Another field that is seeing the benefits of the internet of things is the medical prosthetic field. The image being able to have a malfunctioning prosthetic troubleshot and adjusted remotely. Prosthetics are expensive pieces of equipment that are essential to some people. Having to take that into a shop every time something goes wrong can be costly. Minor repairs are put off for as long as possible due to the hassle of getting into a qualified technician. Minor repairs then often turn into major repairs or even having to replace the whole prosthetic. The length of time the patient is without the prosthetic affects the quality of their daily lives. Having someone remotely connect to the prosthetic would reduce costs, save time, and improve the patient’s quality of life. These are just a few examples of how the internet of things connects devices in the medical world today or in the near future to improve patient care and lives. However, the possibilities for the future are limitless.
For example, what if the medical field was able to help a person with quadriplegia or paraplegic move and walk again. If a medical provider were able to place a wireless microchip in the patient’s brain, that microchip could then be connected to a wide range of devices. From prosthetic limbs or implanted nerve stimulators so that the patient could control limb movement wirelessly with thought through the microchip. Also, the microchip could connect with a computer or phone so that the patient could navigate the internet or call someone with a simple thought. They were making it easier to communicate with the outside world.
The microchip could also be connected to future nanomachines. Nanomachines would have a wide range of uses—imagine in the future everyone having nanomachines and microchips in your body.
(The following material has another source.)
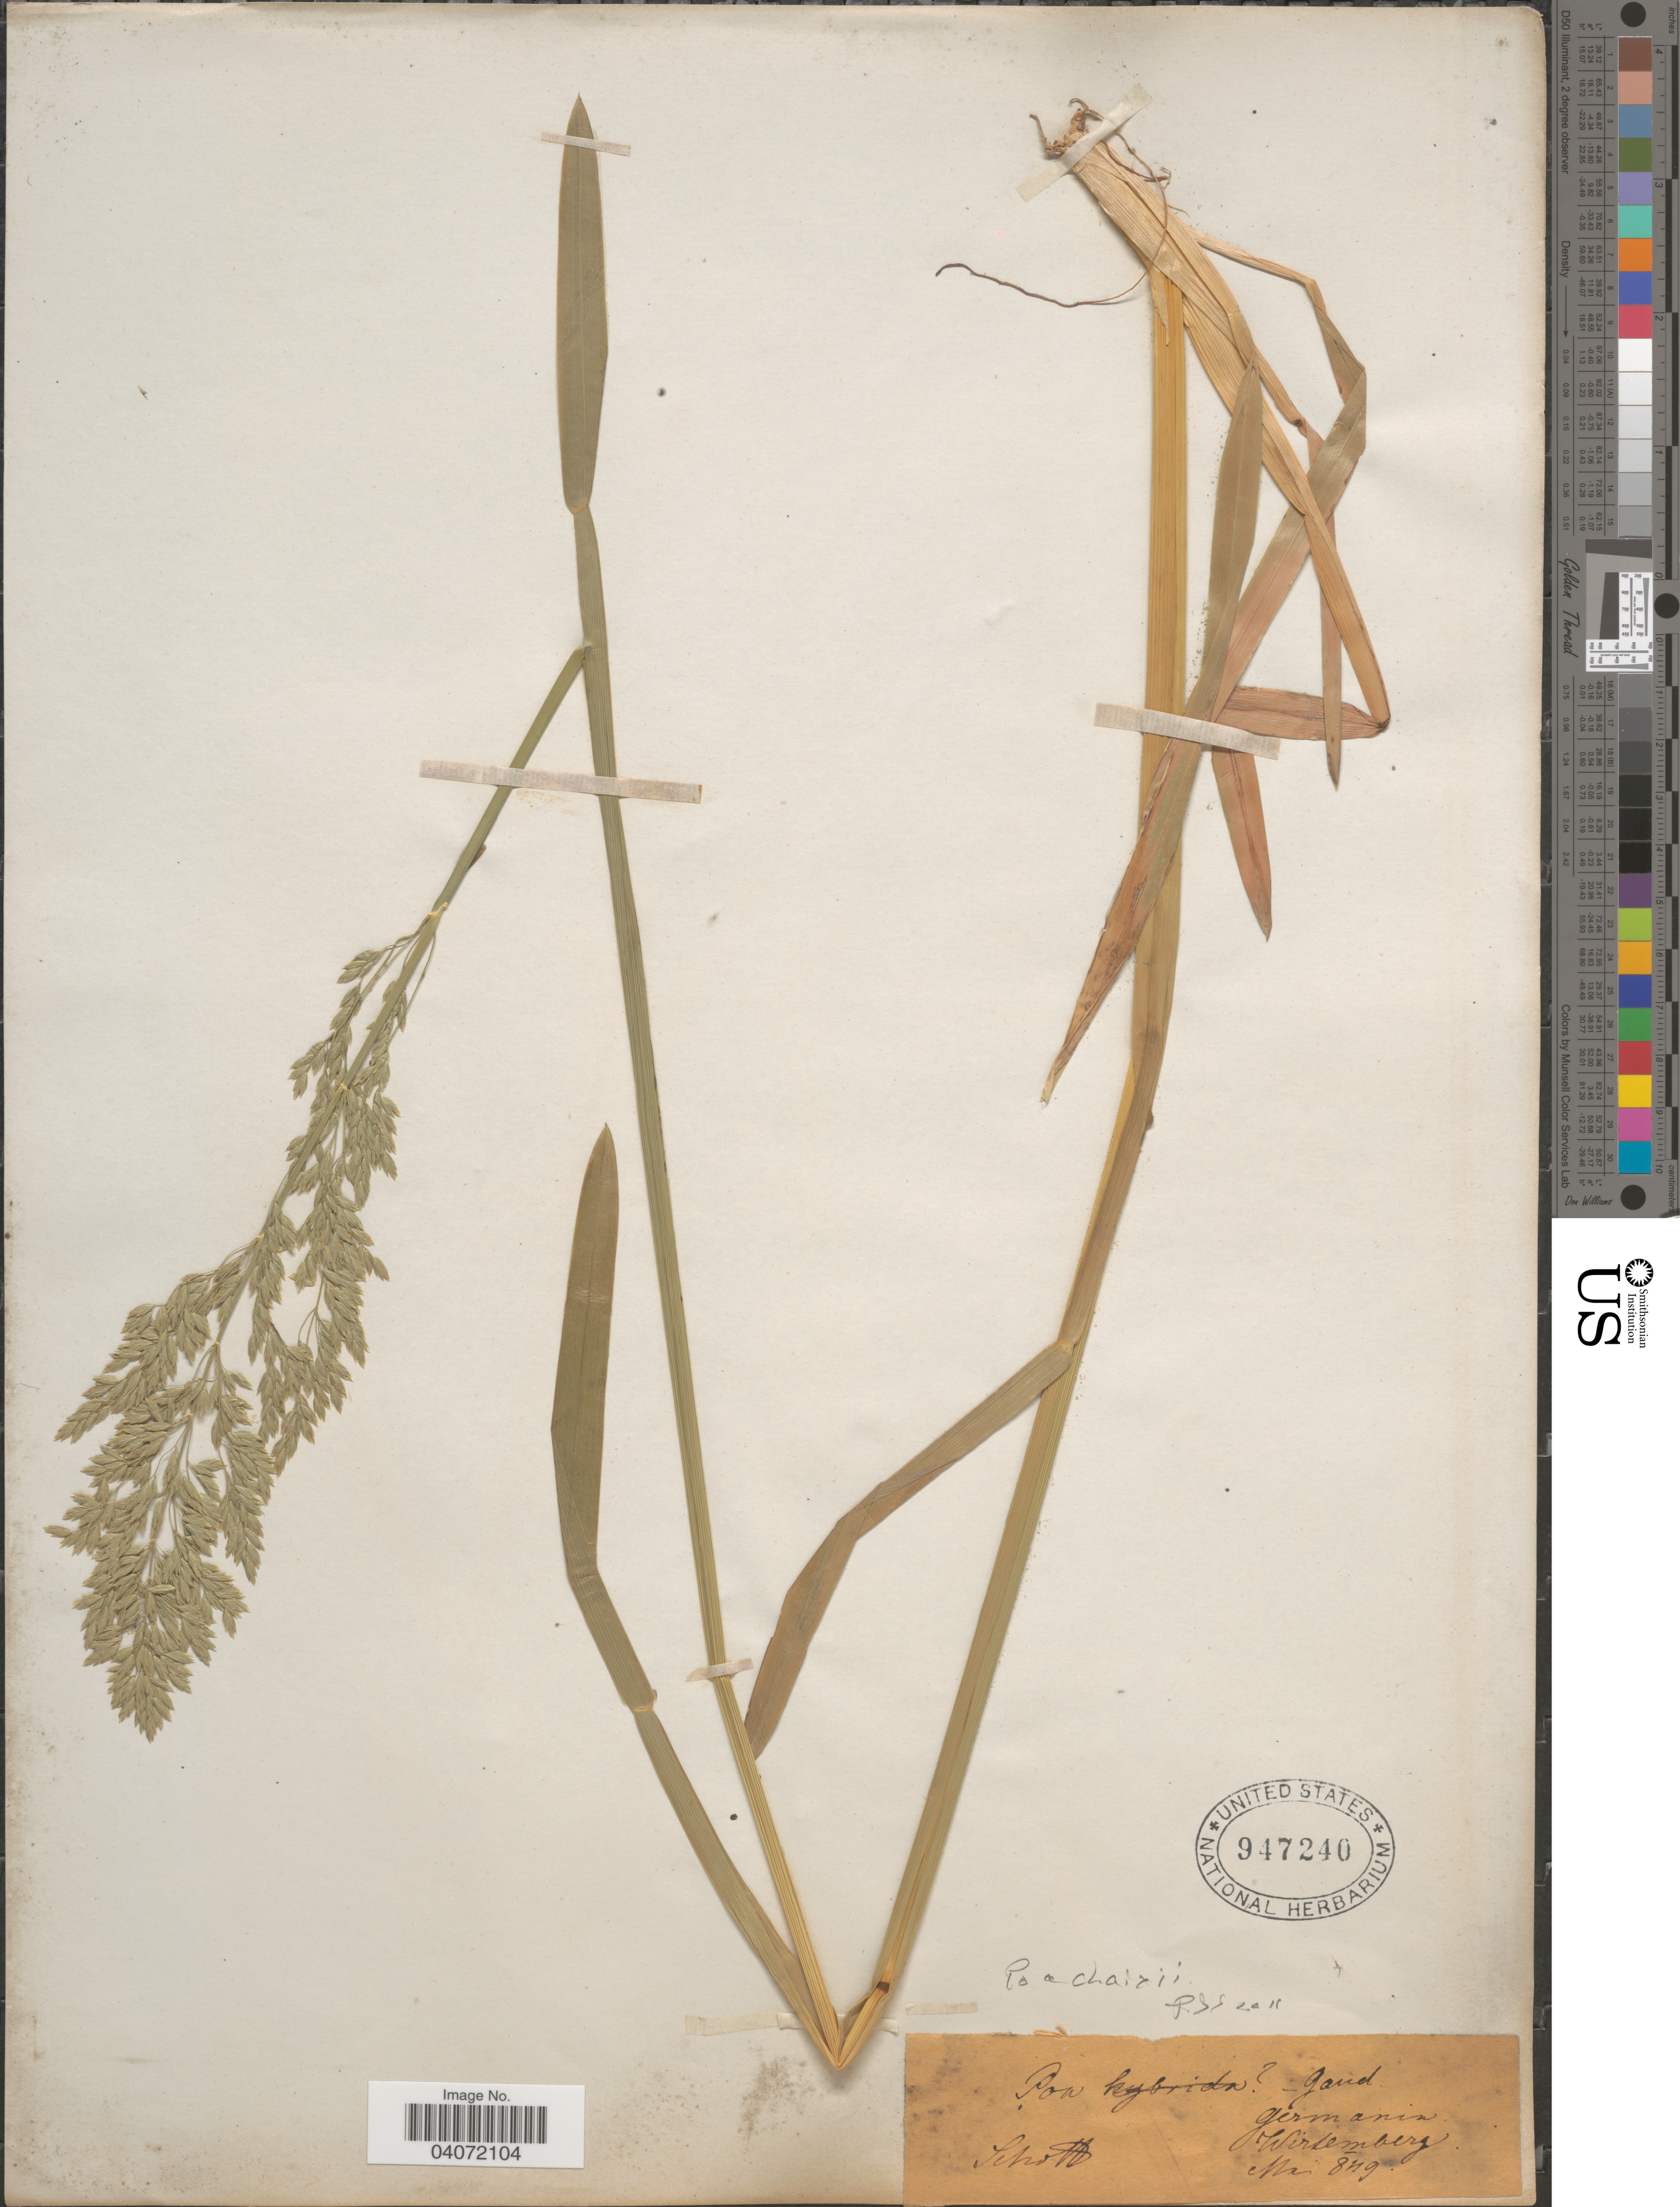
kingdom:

With just a thought, a person with diabetes could check their blood glucose, or someone with hypertension could check their blood pressure. Medical providers could wirelessly perform surgery with an idea. Thereby reducing the intraoperative and postoperative complications. Surgeries could be performed in a timely manner in all areas of the world through an internet connection. Different cancers could be treated without all of the side effects of medications today, increasing the survival rate. With the good, there comes the bad.
At the same time, there are many good things to come from the Internet of Things, even in the medical field. We are obligated to be careful as a society. Security, privacy, and equality must be carefully monitored throughout becoming more and more connected. It would be easy to misuse or unfairly apply an advanced connection network. For example, hackers could take over a network and either ransom patient information or even cause physical harm to the patient. Hackers could ransom a person’s life with just a few push buttons due to over connection and integration with the internet. Careful thought will have to go into connecting we want to be and how many contacts we can safely handle. While many of these advancements in the medical field are far into the future, not all are. The Internet of Things is helping to connect society in all aspects of life, especially in the medical field. The more connected we become, the more we can improve our everyday lives as long as we remain vigilant.

Author's Bio: 

I am a computer science professor. Being a tech enthusiast I keep close tabs on trends and will be glad to share and discuss the latest wrapups in the field with the community.